[Records from a dataset]
==============================
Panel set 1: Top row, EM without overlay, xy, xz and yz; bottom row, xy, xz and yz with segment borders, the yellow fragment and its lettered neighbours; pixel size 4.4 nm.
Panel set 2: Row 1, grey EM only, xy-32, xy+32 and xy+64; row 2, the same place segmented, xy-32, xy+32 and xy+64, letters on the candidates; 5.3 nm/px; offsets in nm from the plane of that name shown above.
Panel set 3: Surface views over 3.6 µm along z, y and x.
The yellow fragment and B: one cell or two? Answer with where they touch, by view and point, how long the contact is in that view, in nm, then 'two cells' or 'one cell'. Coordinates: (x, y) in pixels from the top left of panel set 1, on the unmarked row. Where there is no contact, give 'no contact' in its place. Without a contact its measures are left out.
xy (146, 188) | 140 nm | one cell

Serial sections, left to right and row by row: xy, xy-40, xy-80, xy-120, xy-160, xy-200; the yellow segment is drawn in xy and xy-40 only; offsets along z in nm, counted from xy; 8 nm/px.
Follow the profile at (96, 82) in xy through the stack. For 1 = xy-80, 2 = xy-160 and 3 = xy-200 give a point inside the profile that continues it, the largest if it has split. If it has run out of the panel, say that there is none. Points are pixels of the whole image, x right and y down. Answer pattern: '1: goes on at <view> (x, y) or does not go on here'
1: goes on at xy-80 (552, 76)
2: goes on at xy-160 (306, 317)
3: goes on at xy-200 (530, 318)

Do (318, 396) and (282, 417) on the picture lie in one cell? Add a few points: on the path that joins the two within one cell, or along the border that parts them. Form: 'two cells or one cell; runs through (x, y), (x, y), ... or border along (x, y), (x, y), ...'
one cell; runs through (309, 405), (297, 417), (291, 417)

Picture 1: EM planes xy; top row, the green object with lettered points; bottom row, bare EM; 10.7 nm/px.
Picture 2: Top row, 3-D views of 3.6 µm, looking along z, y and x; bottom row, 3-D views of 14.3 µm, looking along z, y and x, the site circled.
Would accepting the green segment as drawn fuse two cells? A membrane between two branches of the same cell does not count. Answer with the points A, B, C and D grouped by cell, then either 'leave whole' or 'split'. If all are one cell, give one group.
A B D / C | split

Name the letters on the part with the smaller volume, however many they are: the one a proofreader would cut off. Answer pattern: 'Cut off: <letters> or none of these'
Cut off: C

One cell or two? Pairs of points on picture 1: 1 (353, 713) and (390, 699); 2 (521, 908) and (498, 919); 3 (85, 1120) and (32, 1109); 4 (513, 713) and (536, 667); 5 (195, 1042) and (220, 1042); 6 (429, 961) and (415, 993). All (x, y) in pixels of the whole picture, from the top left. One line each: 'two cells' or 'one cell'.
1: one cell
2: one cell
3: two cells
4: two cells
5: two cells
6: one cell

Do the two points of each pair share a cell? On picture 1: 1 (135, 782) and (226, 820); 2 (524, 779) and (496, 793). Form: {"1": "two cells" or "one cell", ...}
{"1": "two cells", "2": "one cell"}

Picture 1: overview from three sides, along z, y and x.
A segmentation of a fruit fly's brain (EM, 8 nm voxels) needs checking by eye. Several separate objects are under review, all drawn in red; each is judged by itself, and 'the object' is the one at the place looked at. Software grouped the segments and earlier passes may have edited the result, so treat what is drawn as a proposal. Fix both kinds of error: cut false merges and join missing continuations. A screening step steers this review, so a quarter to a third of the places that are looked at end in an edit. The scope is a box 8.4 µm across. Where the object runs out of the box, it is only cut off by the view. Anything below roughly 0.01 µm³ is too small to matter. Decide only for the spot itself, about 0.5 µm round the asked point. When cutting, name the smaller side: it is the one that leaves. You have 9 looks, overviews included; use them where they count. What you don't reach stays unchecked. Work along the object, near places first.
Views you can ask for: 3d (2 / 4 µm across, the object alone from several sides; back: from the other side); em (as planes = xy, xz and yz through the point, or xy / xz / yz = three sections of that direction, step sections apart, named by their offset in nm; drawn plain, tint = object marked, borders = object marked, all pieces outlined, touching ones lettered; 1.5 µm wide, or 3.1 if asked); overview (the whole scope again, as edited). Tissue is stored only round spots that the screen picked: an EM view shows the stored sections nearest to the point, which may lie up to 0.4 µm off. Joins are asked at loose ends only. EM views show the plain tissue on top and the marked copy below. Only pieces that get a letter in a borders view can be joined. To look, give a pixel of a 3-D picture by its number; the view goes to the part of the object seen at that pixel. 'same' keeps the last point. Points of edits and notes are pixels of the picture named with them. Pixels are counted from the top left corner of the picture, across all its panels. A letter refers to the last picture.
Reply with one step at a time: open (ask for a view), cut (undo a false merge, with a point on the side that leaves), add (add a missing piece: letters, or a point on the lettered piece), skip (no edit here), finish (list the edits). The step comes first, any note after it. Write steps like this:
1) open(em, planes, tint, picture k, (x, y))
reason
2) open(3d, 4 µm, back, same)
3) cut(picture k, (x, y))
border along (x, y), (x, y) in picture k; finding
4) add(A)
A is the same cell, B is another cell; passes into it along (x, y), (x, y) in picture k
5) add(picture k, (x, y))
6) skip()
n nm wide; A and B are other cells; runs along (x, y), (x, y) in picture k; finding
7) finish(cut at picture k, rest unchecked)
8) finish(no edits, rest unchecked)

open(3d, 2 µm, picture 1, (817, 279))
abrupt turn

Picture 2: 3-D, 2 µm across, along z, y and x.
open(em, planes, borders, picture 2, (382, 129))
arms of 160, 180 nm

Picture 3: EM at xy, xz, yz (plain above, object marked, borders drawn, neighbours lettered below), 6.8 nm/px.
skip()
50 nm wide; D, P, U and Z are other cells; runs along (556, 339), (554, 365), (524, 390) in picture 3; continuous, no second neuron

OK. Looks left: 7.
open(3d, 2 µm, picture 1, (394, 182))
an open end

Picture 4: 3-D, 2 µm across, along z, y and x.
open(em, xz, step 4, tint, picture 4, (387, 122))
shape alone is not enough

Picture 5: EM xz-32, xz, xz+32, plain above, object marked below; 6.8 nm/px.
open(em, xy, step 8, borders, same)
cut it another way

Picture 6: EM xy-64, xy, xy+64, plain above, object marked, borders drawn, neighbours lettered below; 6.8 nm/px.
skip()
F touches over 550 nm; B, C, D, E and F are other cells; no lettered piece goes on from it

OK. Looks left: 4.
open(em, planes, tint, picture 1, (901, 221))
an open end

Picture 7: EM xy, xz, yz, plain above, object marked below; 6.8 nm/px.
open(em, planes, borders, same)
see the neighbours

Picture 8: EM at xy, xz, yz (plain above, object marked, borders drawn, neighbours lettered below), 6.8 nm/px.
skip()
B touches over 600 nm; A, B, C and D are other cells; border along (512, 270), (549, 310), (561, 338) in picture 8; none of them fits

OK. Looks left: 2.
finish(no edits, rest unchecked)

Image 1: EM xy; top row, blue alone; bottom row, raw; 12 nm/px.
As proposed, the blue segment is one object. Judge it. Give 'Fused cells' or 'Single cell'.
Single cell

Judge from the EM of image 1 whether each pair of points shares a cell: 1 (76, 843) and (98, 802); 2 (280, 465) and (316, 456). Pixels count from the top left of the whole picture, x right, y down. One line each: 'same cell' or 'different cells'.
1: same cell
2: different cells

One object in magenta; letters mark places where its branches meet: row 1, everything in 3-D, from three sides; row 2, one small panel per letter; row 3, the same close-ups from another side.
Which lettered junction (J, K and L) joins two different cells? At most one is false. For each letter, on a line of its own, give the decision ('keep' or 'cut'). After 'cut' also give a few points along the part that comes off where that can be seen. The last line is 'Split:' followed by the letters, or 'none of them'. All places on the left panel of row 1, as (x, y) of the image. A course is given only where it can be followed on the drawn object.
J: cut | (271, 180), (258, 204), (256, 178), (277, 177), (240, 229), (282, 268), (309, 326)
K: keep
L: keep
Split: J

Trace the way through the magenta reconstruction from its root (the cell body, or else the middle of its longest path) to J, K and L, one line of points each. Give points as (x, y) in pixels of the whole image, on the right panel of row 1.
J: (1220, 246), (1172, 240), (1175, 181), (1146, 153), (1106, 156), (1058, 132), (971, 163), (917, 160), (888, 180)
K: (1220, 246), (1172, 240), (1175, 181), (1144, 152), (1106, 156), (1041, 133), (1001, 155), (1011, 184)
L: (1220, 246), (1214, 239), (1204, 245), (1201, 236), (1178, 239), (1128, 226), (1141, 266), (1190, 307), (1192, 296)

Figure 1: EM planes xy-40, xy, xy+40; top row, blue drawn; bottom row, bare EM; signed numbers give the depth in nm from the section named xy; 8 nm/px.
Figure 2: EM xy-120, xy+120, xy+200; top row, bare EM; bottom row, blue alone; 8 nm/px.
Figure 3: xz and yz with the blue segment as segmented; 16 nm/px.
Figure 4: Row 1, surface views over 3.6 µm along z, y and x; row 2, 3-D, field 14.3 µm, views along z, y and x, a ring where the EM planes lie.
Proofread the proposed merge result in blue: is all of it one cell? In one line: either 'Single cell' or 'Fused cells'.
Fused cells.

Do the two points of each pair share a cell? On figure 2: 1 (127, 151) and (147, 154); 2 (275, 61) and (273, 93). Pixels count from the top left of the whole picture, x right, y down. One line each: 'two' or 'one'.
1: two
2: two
==============================
§ Exercise directions
From the records above, reproduce exactly the lines from the one with "OK. Looks left: 2." to the one with "Figure 1: EM", both included, and no others.

§ Response area
OK. Looks left: 2.
finish(no edits, rest unchecked)

Image 1: EM xy; top row, blue alone; bottom row, raw; 12 nm/px.
As proposed, the blue segment is one object. Judge it. Give 'Fused cells' or 'Single cell'.
Single cell

Judge from the EM of image 1 whether each pair of points shares a cell: 1 (76, 843) and (98, 802); 2 (280, 465) and (316, 456). Pixels count from the top left of the whole picture, x right, y down. One line each: 'same cell' or 'different cells'.
1: same cell
2: different cells

One object in magenta; letters mark places where its branches meet: row 1, everything in 3-D, from three sides; row 2, one small panel per letter; row 3, the same close-ups from another side.
Which lettered junction (J, K and L) joins two different cells? At most one is false. For each letter, on a line of its own, give the decision ('keep' or 'cut'). After 'cut' also give a few points along the part that comes off where that can be seen. The last line is 'Split:' followed by the letters, or 'none of them'. All places on the left panel of row 1, as (x, y) of the image. A course is given only where it can be followed on the drawn object.
J: cut | (271, 180), (258, 204), (256, 178), (277, 177), (240, 229), (282, 268), (309, 326)
K: keep
L: keep
Split: J

Trace the way through the magenta reconstruction from its root (the cell body, or else the middle of its longest path) to J, K and L, one line of points each. Give points as (x, y) in pixels of the whole image, on the right panel of row 1.
J: (1220, 246), (1172, 240), (1175, 181), (1146, 153), (1106, 156), (1058, 132), (971, 163), (917, 160), (888, 180)
K: (1220, 246), (1172, 240), (1175, 181), (1144, 152), (1106, 156), (1041, 133), (1001, 155), (1011, 184)
L: (1220, 246), (1214, 239), (1204, 245), (1201, 236), (1178, 239), (1128, 226), (1141, 266), (1190, 307), (1192, 296)

Figure 1: EM planes xy-40, xy, xy+40; top row, blue drawn; bottom row, bare EM; signed numbers give the depth in nm from the section named xy; 8 nm/px.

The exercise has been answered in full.